*** Opening Records for the task ***

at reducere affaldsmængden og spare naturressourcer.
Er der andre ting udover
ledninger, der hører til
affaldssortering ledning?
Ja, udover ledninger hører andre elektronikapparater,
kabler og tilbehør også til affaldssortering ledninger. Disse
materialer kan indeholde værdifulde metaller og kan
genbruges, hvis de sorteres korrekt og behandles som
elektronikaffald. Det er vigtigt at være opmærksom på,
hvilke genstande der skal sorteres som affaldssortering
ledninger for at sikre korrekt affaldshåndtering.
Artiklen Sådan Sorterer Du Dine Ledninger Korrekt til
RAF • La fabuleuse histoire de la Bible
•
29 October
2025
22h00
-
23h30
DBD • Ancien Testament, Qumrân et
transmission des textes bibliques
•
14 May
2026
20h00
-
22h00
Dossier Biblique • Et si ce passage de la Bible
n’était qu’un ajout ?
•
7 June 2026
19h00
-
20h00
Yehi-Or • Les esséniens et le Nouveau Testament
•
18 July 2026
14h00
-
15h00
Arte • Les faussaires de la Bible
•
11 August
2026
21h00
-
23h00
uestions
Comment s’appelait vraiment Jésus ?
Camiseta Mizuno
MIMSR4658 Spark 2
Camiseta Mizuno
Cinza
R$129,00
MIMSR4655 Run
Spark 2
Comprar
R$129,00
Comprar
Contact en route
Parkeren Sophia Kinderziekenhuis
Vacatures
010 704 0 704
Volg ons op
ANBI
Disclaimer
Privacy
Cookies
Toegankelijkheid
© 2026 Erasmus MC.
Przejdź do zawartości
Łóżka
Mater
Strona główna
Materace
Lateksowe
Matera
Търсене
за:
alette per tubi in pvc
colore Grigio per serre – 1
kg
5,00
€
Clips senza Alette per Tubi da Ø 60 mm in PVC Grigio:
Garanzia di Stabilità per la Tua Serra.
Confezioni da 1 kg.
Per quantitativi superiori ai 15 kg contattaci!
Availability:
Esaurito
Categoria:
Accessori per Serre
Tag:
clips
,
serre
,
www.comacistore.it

*** Closing Records for the task ***

Rewrite every line from the items above as a Markdown table with a column n for the row number and a column Line for the line itself. Omit blank lines.

Completed exercise
| n | Line |
|---|---|
| 1 | at reducere affaldsmængden og spare naturressourcer. |
| 2 | Er der andre ting udover |
| 3 | ledninger, der hører til |
| 4 | affaldssortering ledning? |
| 5 | Ja, udover ledninger hører andre elektronikapparater, |
| 6 | kabler og tilbehør også til affaldssortering ledninger. Disse |
| 7 | materialer kan indeholde værdifulde metaller og kan |
| 8 | genbruges, hvis de sorteres korrekt og behandles som |
| 9 | elektronikaffald. Det er vigtigt at være opmærksom på, |
| 10 | hvilke genstande der skal sorteres som affaldssortering |
| 11 | ledninger for at sikre korrekt affaldshåndtering. |
| 12 | Artiklen Sådan Sorterer Du Dine Ledninger Korrekt til |
| 13 | RAF • La fabuleuse histoire de la Bible |
| 14 | • |
| 15 | 29 October |
| 16 | 2025 |
| 17 | 22h00 |
| 18 | - |
| 19 | 23h30 |
| 20 | DBD • Ancien Testament, Qumrân et |
| 21 | transmission des textes bibliques |
| 22 | • |
| 23 | 14 May |
| 24 | 2026 |
| 25 | 20h00 |
| 26 | - |
| 27 | 22h00 |
| 28 | Dossier Biblique • Et si ce passage de la Bible |
| 29 | n’était qu’un ajout ? |
| 30 | • |
| 31 | 7 June 2026 |
| 32 | 19h00 |
| 33 | - |
| 34 | 20h00 |
| 35 | Yehi-Or • Les esséniens et le Nouveau Testament |
| 36 | • |
| 37 | 18 July 2026 |
| 38 | 14h00 |
| 39 | - |
| 40 | 15h00 |
| 41 | Arte • Les faussaires de la Bible |
| 42 | • |
| 43 | 11 August |
| 44 | 2026 |
| 45 | 21h00 |
| 46 | - |
| 47 | 23h00 |
| 48 | uestions |
| 49 | Comment s’appelait vraiment Jésus ? |
| 50 | Camiseta Mizuno |
| 51 | MIMSR4658 Spark 2 |
| 52 | Camiseta Mizuno |
| 53 | Cinza |
| 54 | R$129,00 |
| 55 | MIMSR4655 Run |
| 56 | Spark 2 |
| 57 | Comprar |
| 58 | R$129,00 |
| 59 | Comprar |
| 60 | Contact en route |
| 61 | Parkeren Sophia Kinderziekenhuis |
| 62 | Vacatures |
| 63 | 010 704 0 704 |
| 64 | Volg ons op |
| 65 | ANBI |
| 66 | Disclaimer |
| 67 | Privacy |
| 68 | Cookies |
| 69 | Toegankelijkheid |
| 70 | © 2026 Erasmus MC. |
| 71 | Przejdź do zawartości |
| 72 | Łóżka |
| 73 | Mater |
| 74 | Strona główna |
| 75 | Materace |
| 76 | Lateksowe |
| 77 | Matera |
| 78 | Търсене |
| 79 | за: |
| 80 | alette per tubi in pvc |
| 81 | colore Grigio per serre – 1 |
| 82 | kg |
| 83 | 5,00 |
| 84 | € |
| 85 | Clips senza Alette per Tubi da Ø 60 mm in PVC Grigio: |
| 86 | Garanzia di Stabilità per la Tua Serra. |
| 87 | Confezioni da 1 kg. |
| 88 | Per quantitativi superiori ai 15 kg contattaci! |
| 89 | Availability: |
| 90 | Esaurito |
| 91 | Categoria: |
| 92 | Accessori per Serre |
| 93 | Tag: |
| 94 | clips |
| 95 | , |
| 96 | serre |
| 97 | , |
| 98 | www.comacistore.it |